Work to complete ->
All the lines below need to be transcribed exactly. Pictures get left out.

Records for the task ->
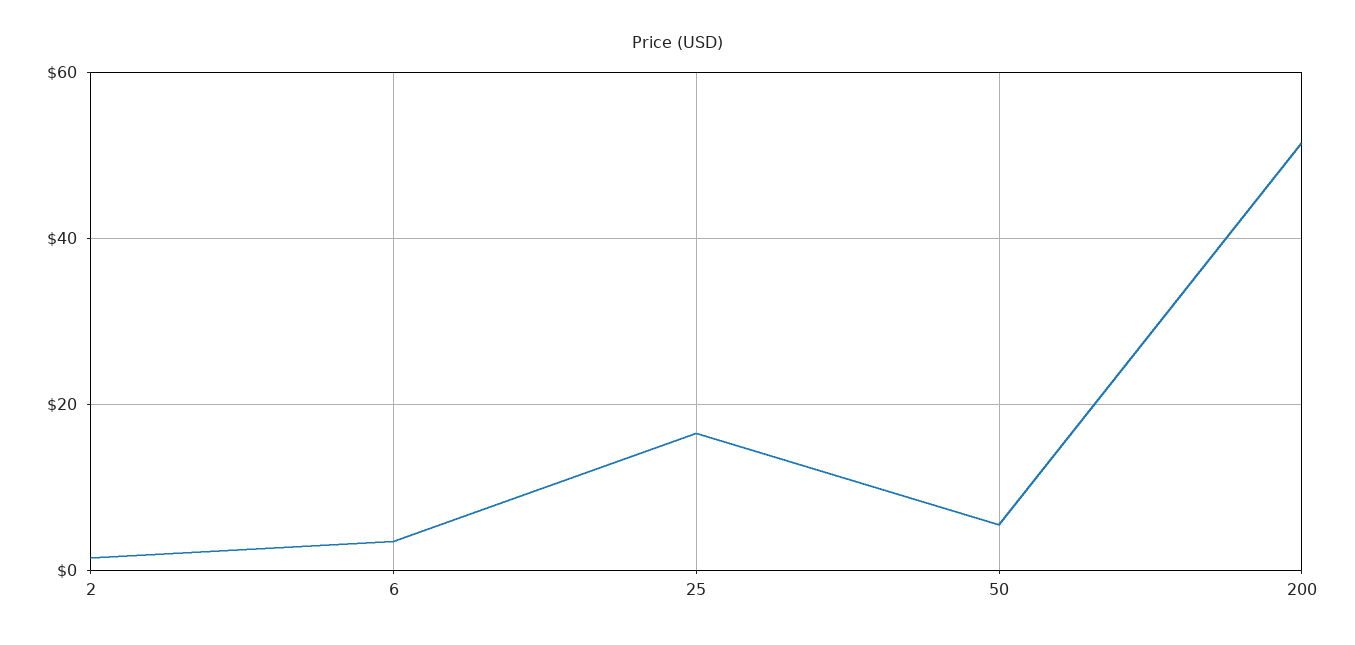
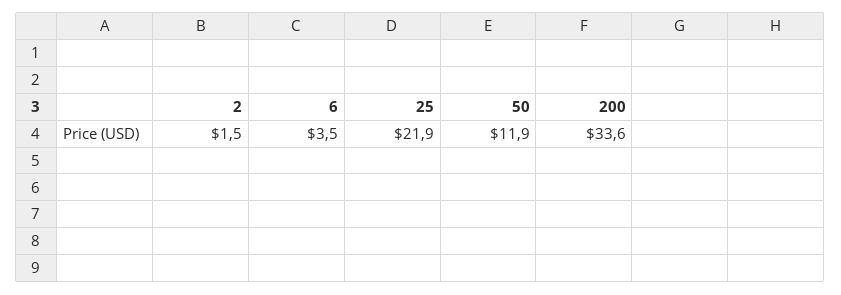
  {
    "2": 1.5,
    "6": 3.5,
-   "25": 16,
+   "25": 21.9,
-   "50": 6,
+   "50": 11.9,
-   "200": 52
+   "200": 33.6
  }

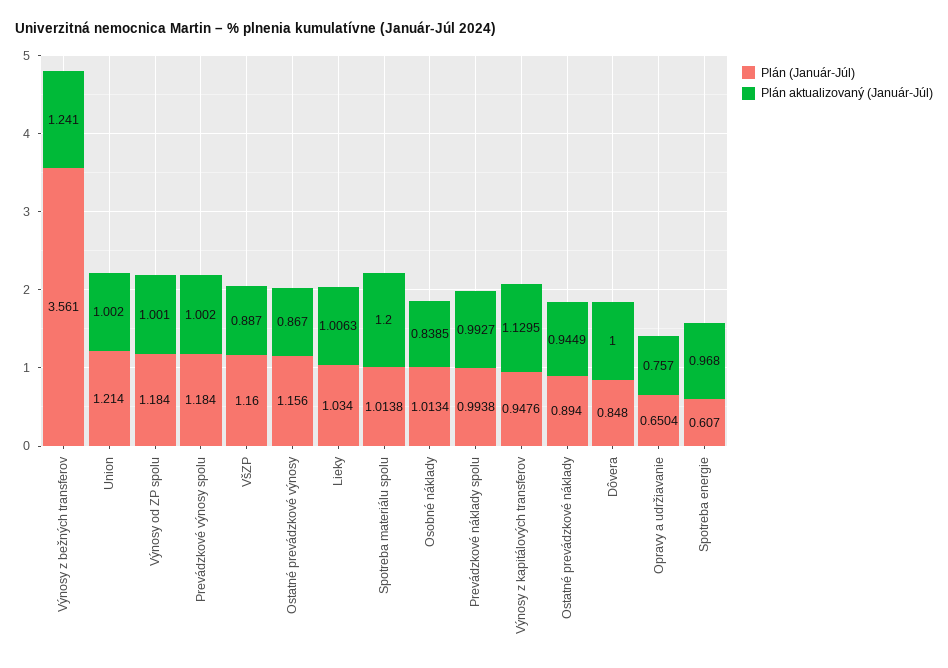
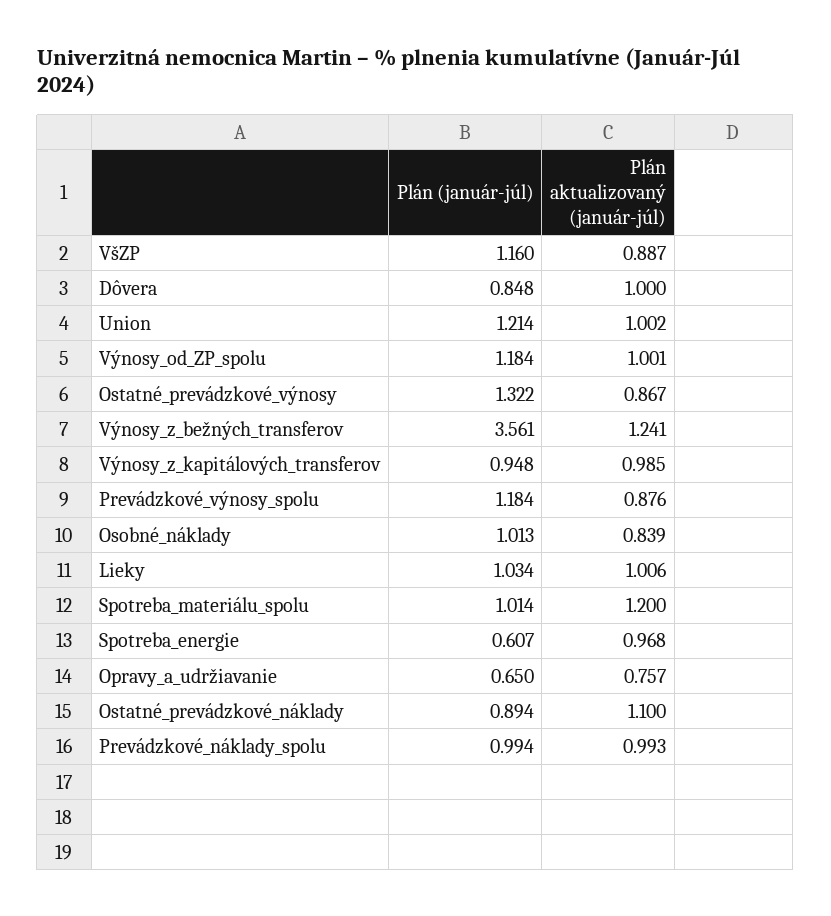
  {
    "Plán (Január-Júl)": {
      "Výnosy z bežných transferov": 3.561,
      "Union": 1.214,
      "Výnosy od ZP spolu": 1.184,
      "Prevádzkové výnosy spolu": 1.184,
      "VšZP": 1.16,
-     "Ostatné prevádzkové výnosy": 1.156,
+     "Ostatné prevádzkové výnosy": 1.322,
      "Lieky": 1.034,
      "Spotreba materiálu spolu": 1.0138,
      "Osobné náklady": 1.0134,
      "Prevádzkové náklady spolu": 0.9938,
      "Výnosy z kapitálových transferov": 0.9476,
      "Ostatné prevádzkové náklady": 0.894,
      "Dôvera": 0.848,
      "Opravy a udržiavanie": 0.6504,
      "Spotreba energie": 0.607
    },
    "Plán aktualizovaný (Január-Júl)": {
      "Výnosy z bežných transferov": 1.241,
      "Union": 1.002,
      "Výnosy od ZP spolu": 1.001,
-     "Prevádzkové výnosy spolu": 1.002,
+     "Prevádzkové výnosy spolu": 0.876,
      "VšZP": 0.887,
      "Ostatné prevádzkové výnosy": 0.867,
      "Lieky": 1.0063,
      "Spotreba materiálu spolu": 1.2,
      "Osobné náklady": 0.8385,
      "Prevádzkové náklady spolu": 0.9927,
-     "Výnosy z kapitálových transferov": 1.1295,
+     "Výnosy z kapitálových transferov": 0.985,
-     "Ostatné prevádzkové náklady": 0.9449,
+     "Ostatné prevádzkové náklady": 1.1,
      "Dôvera": 1,
      "Opravy a udržiavanie": 0.757,
      "Spotreba energie": 0.968
    }
  }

Result below ->
  {
    "2": 1.5,
    "6": 3.5,
-   "25": 16,
+   "25": 21.9,
-   "50": 6,
+   "50": 11.9,
-   "200": 52
+   "200": 33.6
  }

  {
    "Plán (Január-Júl)": {
      "Výnosy z bežných transferov": 3.561,
      "Union": 1.214,
      "Výnosy od ZP spolu": 1.184,
      "Prevádzkové výnosy spolu": 1.184,
      "VšZP": 1.16,
-     "Ostatné prevádzkové výnosy": 1.156,
+     "Ostatné prevádzkové výnosy": 1.322,
      "Lieky": 1.034,
      "Spotreba materiálu spolu": 1.0138,
      "Osobné náklady": 1.0134,
      "Prevádzkové náklady spolu": 0.9938,
      "Výnosy z kapitálových transferov": 0.9476,
      "Ostatné prevádzkové náklady": 0.894,
      "Dôvera": 0.848,
      "Opravy a udržiavanie": 0.6504,
      "Spotreba energie": 0.607
    },
    "Plán aktualizovaný (Január-Júl)": {
      "Výnosy z bežných transferov": 1.241,
      "Union": 1.002,
      "Výnosy od ZP spolu": 1.001,
-     "Prevádzkové výnosy spolu": 1.002,
+     "Prevádzkové výnosy spolu": 0.876,
      "VšZP": 0.887,
      "Ostatné prevádzkové výnosy": 0.867,
      "Lieky": 1.0063,
      "Spotreba materiálu spolu": 1.2,
      "Osobné náklady": 0.8385,
      "Prevádzkové náklady spolu": 0.9927,
-     "Výnosy z kapitálových transferov": 1.1295,
+     "Výnosy z kapitálových transferov": 0.985,
-     "Ostatné prevádzkové náklady": 0.9449,
+     "Ostatné prevádzkové náklady": 1.1,
      "Dôvera": 1,
      "Opravy a udržiavanie": 0.757,
      "Spotreba energie": 0.968
    }
  }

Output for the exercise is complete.